- Problem to solve
Determine the number of lines below that contain "right". Write nothing but that number.

[Data extracted from a collection]
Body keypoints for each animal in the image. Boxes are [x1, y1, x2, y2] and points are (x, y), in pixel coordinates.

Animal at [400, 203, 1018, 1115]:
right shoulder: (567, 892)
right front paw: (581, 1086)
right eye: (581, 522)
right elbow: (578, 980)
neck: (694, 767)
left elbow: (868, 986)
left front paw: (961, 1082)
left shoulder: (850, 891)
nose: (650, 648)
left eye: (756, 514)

---

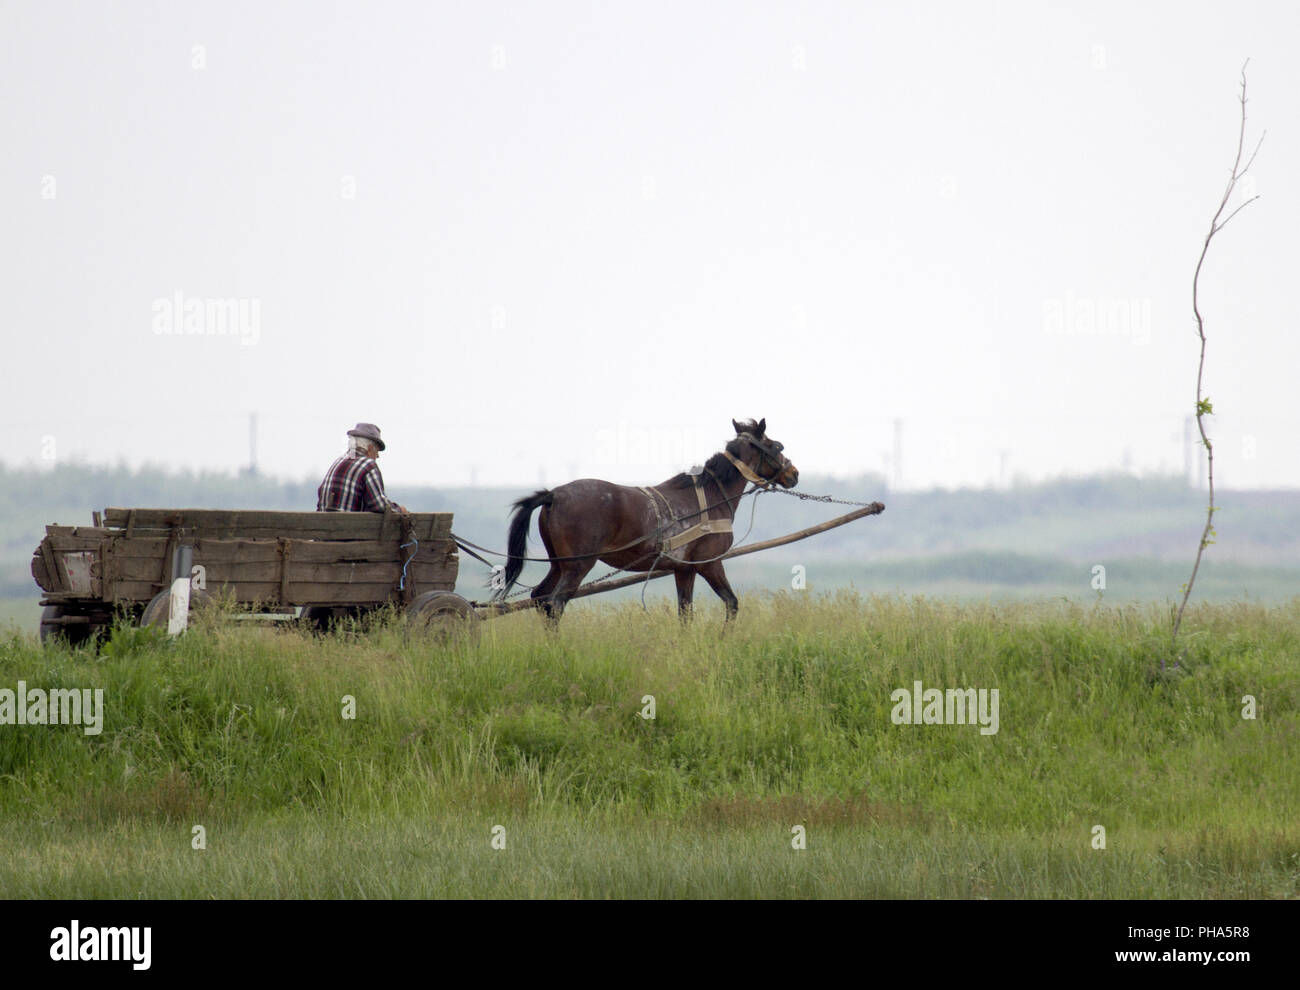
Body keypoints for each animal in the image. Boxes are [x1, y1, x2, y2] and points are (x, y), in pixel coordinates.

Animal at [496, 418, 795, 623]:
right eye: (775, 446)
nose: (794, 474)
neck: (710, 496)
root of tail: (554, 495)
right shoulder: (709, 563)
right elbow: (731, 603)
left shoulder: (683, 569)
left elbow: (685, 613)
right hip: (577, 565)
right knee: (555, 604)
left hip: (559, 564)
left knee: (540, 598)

- Output for this exercise
9